*** Supplied entries ***

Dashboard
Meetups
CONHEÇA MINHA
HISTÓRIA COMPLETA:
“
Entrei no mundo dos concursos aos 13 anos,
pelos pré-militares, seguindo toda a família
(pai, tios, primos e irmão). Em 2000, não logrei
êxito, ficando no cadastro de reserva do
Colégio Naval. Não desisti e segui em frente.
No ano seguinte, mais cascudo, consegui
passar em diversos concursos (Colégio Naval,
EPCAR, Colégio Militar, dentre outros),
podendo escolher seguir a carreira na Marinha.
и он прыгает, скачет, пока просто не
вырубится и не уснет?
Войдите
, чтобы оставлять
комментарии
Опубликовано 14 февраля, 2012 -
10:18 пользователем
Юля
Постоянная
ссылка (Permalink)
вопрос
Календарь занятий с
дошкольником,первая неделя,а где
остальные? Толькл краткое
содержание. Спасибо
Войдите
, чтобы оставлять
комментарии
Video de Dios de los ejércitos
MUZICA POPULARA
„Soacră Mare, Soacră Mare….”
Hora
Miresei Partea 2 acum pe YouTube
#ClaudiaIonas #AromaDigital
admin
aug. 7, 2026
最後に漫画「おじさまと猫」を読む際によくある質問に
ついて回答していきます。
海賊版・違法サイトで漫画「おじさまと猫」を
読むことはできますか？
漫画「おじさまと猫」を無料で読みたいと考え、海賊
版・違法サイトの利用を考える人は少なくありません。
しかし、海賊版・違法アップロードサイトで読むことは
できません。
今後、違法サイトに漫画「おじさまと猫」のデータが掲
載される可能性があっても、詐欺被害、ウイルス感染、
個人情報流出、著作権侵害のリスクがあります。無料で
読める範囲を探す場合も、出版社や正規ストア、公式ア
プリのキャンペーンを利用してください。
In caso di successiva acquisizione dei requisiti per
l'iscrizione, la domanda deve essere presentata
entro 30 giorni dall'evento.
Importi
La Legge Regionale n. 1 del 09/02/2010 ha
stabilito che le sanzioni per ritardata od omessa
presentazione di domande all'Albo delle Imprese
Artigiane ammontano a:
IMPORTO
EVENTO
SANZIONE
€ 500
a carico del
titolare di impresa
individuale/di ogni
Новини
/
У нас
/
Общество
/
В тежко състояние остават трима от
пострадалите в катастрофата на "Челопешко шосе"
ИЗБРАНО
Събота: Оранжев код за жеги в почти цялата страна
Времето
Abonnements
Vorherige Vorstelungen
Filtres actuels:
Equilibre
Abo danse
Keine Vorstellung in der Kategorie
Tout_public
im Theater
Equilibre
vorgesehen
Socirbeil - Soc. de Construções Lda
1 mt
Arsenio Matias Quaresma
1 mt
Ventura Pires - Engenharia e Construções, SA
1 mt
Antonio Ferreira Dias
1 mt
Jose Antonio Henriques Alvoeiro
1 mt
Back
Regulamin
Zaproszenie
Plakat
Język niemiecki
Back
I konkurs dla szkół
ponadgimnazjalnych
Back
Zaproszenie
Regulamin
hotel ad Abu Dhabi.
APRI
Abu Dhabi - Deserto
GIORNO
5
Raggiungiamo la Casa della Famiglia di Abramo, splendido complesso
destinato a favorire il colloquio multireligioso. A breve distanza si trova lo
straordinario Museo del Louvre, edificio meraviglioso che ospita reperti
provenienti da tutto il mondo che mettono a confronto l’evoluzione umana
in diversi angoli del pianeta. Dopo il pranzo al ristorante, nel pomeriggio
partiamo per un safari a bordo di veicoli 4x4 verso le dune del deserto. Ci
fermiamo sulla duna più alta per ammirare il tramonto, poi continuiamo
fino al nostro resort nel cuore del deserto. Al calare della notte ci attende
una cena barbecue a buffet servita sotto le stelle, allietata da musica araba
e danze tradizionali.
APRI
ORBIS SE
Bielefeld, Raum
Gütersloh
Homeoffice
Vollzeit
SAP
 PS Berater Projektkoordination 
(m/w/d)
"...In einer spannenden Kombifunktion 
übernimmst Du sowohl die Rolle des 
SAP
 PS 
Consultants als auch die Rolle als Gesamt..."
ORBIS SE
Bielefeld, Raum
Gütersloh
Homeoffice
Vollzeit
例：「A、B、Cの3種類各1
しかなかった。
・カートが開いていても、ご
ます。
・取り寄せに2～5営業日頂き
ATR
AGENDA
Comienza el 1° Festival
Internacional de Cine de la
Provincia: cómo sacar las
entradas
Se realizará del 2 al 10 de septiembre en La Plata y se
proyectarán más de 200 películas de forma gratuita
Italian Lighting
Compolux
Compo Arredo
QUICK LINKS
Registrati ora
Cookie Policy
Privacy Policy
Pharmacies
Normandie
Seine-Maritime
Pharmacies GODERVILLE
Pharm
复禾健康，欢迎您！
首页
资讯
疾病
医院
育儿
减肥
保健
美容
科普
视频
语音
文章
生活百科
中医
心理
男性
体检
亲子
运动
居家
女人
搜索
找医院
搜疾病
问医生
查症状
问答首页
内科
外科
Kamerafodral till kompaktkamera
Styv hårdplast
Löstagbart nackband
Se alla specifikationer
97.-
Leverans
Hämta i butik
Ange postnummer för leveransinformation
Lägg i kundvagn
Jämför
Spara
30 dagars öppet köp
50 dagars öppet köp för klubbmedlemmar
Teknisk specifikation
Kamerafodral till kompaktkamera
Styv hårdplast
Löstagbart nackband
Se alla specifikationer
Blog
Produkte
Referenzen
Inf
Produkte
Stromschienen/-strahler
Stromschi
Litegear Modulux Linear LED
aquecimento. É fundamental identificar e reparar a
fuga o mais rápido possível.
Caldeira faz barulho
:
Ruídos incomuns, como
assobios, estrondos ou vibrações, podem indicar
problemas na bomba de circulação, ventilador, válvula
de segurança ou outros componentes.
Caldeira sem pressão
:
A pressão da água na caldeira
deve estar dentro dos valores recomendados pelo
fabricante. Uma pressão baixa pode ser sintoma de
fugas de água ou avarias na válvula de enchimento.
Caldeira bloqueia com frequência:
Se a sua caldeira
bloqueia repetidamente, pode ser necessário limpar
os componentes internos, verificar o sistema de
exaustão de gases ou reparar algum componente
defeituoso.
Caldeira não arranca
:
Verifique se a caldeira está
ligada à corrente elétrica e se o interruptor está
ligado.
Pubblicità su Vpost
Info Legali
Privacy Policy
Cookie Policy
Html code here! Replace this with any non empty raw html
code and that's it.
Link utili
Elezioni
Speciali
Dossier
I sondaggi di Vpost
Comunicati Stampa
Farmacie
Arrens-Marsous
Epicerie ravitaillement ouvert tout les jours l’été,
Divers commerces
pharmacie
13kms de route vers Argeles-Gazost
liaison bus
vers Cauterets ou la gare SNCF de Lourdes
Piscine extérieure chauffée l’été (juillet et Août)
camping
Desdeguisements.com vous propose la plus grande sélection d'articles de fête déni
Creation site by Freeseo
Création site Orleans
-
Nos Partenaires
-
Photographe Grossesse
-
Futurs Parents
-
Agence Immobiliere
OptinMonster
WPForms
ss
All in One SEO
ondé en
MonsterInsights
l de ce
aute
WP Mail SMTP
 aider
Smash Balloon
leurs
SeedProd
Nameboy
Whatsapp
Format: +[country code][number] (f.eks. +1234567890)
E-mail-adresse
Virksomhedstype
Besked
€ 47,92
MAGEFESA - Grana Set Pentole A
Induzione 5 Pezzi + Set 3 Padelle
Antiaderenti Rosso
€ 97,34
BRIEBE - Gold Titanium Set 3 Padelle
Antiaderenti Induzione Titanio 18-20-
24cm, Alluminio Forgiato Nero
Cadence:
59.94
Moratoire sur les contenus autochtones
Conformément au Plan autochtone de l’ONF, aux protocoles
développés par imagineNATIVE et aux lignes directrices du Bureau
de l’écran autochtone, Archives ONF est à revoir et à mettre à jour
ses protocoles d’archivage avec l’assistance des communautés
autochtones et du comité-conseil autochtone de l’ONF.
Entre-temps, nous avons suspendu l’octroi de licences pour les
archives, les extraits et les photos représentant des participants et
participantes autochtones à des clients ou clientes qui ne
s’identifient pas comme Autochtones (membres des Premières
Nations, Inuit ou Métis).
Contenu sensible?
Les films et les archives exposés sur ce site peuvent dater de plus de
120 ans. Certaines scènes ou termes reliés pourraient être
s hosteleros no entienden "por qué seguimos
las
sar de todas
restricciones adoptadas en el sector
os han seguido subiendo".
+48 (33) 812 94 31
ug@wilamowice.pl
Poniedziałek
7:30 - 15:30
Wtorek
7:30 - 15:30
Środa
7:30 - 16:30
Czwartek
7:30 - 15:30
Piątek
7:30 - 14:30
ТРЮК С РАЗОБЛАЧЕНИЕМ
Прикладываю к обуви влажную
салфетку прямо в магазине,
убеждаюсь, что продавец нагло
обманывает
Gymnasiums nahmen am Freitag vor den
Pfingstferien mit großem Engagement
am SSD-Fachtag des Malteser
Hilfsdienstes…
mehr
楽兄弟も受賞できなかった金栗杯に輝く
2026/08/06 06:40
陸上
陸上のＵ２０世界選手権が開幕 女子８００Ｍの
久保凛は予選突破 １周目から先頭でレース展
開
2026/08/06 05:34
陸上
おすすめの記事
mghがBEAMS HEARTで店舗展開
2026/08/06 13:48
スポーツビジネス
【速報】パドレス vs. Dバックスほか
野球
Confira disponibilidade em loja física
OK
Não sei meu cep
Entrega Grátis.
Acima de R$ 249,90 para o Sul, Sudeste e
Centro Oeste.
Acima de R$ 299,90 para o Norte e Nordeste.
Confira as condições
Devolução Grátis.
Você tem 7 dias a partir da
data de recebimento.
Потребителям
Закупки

*** End of Supplied entries ***

◆ **Instructions to follow**
Print exactly the lines from the one containing "BRIEBE - Gold Titanium Set 3 Padelle" through the last line of the records above, both included.

◆ **Solution to this task**
BRIEBE - Gold Titanium Set 3 Padelle
Antiaderenti Induzione Titanio 18-20-
24cm, Alluminio Forgiato Nero
Cadence:
59.94
Moratoire sur les contenus autochtones
Conformément au Plan autochtone de l’ONF, aux protocoles
développés par imagineNATIVE et aux lignes directrices du Bureau
de l’écran autochtone, Archives ONF est à revoir et à mettre à jour
ses protocoles d’archivage avec l’assistance des communautés
autochtones et du comité-conseil autochtone de l’ONF.
Entre-temps, nous avons suspendu l’octroi de licences pour les
archives, les extraits et les photos représentant des participants et
participantes autochtones à des clients ou clientes qui ne
s’identifient pas comme Autochtones (membres des Premières
Nations, Inuit ou Métis).
Contenu sensible?
Les films et les archives exposés sur ce site peuvent dater de plus de
120 ans. Certaines scènes ou termes reliés pourraient être
s hosteleros no entienden "por qué seguimos
las
sar de todas
restricciones adoptadas en el sector
os han seguido subiendo".
+48 (33) 812 94 31
ug@wilamowice.pl
Poniedziałek
7:30 - 15:30
Wtorek
7:30 - 15:30
Środa
7:30 - 16:30
Czwartek
7:30 - 15:30
Piątek
7:30 - 14:30
ТРЮК С РАЗОБЛАЧЕНИЕМ
Прикладываю к обуви влажную
салфетку прямо в магазине,
убеждаюсь, что продавец нагло
обманывает
Gymnasiums nahmen am Freitag vor den
Pfingstferien mit großem Engagement
am SSD-Fachtag des Malteser
Hilfsdienstes…
mehr
楽兄弟も受賞できなかった金栗杯に輝く
2026/08/06 06:40
陸上
陸上のＵ２０世界選手権が開幕 女子８００Ｍの
久保凛は予選突破 １周目から先頭でレース展
開
2026/08/06 05:34
陸上
おすすめの記事
mghがBEAMS HEARTで店舗展開
2026/08/06 13:48
スポーツビジネス
【速報】パドレス vs. Dバックスほか
野球
Confira disponibilidade em loja física
OK
Não sei meu cep
Entrega Grátis.
Acima de R$ 249,90 para o Sul, Sudeste e
Centro Oeste.
Acima de R$ 299,90 para o Norte e Nordeste.
Confira as condições
Devolução Grátis.
Você tem 7 dias a partir da
data de recebimento.
Потребителям
Закупки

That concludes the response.